> **To do**
Pick out every line below that contains the word "ventricle" and copy each one.

(Stored records)
## start

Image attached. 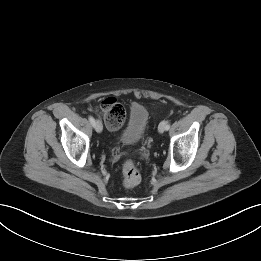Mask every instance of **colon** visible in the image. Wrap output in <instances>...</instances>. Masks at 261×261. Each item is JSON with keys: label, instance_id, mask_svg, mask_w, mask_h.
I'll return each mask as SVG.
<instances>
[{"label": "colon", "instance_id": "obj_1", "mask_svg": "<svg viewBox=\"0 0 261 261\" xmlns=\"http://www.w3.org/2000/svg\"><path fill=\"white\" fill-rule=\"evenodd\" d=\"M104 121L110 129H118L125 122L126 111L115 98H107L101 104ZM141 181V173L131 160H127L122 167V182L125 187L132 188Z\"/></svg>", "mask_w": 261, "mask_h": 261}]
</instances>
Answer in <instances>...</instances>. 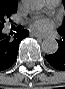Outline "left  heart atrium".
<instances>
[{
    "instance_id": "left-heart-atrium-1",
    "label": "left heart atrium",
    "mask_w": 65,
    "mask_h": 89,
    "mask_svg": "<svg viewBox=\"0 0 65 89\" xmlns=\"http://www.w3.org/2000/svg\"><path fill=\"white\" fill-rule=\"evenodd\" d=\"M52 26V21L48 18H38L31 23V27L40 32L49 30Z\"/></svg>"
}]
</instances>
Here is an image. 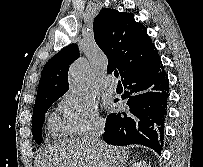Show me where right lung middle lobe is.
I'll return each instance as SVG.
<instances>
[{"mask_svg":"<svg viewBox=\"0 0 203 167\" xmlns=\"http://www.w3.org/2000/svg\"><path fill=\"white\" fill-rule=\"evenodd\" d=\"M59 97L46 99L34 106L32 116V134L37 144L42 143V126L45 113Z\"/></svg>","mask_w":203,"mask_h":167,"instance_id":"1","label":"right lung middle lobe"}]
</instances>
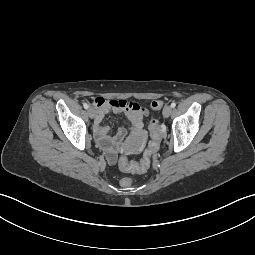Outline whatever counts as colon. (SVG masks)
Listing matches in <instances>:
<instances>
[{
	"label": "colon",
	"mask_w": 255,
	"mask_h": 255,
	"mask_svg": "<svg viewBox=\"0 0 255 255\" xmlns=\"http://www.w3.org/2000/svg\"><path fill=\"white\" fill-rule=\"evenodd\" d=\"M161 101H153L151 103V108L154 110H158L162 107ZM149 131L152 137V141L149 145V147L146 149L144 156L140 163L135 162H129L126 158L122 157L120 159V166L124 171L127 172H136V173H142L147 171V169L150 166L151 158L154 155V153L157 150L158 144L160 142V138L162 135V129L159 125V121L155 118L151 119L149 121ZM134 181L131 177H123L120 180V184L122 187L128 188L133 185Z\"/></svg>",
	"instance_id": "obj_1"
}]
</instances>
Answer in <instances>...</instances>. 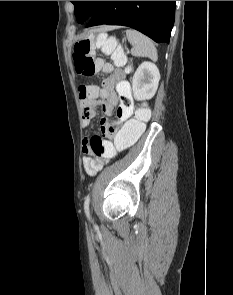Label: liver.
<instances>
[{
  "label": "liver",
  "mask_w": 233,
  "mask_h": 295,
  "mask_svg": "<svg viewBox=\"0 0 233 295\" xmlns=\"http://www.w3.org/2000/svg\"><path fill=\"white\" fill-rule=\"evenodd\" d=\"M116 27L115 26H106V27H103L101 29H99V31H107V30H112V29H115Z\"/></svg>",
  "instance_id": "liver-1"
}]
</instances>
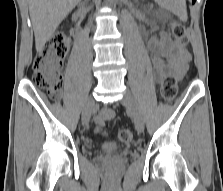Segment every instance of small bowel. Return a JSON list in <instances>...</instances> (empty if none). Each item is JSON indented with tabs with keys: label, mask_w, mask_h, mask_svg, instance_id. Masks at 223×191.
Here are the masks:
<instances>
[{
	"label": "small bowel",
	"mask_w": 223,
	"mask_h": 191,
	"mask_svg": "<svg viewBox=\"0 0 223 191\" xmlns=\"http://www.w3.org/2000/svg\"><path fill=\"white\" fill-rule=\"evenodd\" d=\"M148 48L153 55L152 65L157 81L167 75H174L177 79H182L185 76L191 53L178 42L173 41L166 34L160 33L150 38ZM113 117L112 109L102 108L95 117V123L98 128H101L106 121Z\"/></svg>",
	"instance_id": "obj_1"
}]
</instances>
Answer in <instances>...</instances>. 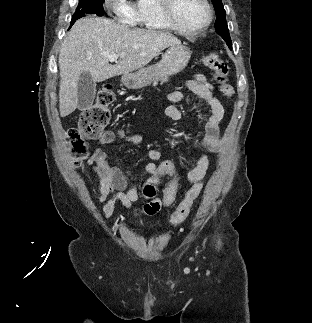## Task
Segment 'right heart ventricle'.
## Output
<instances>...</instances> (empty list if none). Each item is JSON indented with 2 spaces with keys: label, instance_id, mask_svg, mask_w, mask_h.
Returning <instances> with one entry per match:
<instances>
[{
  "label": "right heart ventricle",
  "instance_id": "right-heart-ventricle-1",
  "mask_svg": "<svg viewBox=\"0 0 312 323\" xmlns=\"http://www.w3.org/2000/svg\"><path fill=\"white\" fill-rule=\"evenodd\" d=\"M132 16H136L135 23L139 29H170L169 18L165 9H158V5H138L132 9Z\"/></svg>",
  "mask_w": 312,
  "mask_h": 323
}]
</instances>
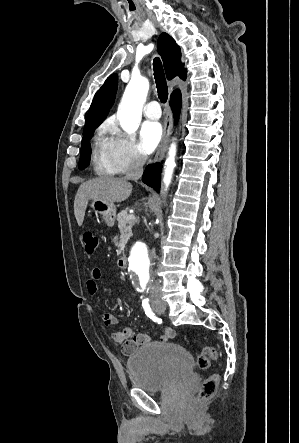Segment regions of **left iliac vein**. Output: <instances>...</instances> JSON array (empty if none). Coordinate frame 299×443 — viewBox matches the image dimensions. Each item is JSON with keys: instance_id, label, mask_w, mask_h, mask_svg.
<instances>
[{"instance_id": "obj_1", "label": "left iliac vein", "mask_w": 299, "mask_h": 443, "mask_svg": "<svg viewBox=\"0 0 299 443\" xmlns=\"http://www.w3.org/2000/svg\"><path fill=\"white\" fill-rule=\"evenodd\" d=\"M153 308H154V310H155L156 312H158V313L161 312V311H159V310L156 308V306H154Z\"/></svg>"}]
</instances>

## end
## start

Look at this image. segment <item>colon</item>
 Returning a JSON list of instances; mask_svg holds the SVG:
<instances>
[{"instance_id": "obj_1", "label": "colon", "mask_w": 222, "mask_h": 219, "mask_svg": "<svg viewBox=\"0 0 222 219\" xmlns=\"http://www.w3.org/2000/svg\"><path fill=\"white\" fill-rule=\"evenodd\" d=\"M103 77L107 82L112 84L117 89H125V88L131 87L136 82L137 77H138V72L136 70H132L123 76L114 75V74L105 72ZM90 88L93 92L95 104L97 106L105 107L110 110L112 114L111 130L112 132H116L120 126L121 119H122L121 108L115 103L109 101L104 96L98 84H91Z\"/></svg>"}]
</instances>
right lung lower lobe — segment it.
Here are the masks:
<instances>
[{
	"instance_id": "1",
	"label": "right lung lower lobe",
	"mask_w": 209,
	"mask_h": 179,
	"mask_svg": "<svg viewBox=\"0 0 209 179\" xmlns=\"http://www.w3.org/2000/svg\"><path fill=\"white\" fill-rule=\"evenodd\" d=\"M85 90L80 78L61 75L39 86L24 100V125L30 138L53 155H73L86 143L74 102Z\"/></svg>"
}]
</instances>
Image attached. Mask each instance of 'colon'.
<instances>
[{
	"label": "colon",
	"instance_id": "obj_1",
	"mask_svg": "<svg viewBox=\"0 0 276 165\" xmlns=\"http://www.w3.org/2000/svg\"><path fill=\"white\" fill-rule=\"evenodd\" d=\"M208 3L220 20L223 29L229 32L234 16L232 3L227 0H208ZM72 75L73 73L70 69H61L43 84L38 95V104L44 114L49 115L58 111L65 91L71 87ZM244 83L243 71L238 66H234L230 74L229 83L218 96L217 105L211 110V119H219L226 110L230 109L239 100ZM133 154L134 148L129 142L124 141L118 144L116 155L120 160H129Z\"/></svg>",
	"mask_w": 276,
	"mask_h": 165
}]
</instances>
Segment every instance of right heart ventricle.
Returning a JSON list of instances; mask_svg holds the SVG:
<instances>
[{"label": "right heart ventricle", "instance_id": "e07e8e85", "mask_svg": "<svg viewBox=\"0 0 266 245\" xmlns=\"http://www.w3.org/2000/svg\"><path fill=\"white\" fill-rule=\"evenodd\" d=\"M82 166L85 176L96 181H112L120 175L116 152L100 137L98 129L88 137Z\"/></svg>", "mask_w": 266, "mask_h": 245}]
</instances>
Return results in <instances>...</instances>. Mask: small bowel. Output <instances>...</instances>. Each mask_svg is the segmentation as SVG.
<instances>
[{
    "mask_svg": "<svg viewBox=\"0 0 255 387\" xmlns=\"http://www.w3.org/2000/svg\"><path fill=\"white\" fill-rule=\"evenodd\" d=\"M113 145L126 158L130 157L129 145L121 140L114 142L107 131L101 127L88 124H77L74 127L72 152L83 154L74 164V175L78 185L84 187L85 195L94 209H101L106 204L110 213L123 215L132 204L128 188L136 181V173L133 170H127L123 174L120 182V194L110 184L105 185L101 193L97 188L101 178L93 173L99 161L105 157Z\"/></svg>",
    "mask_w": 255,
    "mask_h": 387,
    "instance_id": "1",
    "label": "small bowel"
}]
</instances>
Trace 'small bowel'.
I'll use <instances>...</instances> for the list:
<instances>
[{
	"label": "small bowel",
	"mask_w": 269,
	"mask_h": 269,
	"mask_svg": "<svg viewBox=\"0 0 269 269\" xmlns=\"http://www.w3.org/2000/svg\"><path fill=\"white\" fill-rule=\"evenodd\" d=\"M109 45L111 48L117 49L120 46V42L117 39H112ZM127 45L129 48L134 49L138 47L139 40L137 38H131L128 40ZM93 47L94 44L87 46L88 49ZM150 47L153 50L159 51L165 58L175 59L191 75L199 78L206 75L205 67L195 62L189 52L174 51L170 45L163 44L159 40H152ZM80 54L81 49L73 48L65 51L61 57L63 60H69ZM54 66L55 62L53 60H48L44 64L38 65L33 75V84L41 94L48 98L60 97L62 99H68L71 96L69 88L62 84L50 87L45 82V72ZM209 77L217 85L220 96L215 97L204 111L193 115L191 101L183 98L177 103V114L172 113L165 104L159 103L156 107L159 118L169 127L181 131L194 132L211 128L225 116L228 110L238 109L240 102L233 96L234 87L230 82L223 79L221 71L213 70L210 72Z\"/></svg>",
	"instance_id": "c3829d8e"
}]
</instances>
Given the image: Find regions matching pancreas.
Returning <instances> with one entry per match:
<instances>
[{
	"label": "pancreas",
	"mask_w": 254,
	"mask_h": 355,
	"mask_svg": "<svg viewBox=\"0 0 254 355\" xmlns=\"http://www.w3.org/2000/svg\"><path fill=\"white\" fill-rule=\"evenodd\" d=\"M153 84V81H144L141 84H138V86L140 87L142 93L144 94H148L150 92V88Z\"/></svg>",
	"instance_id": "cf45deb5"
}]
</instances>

## end

> **Task result**
Segment 'right heart ventricle'.
  "label": "right heart ventricle",
  "instance_id": "right-heart-ventricle-1",
Segment every instance of right heart ventricle.
[{"label": "right heart ventricle", "instance_id": "e07e8e85", "mask_svg": "<svg viewBox=\"0 0 266 245\" xmlns=\"http://www.w3.org/2000/svg\"><path fill=\"white\" fill-rule=\"evenodd\" d=\"M82 166L85 176L96 181H112L120 175L116 152L100 137L98 129L88 137Z\"/></svg>", "mask_w": 266, "mask_h": 245}]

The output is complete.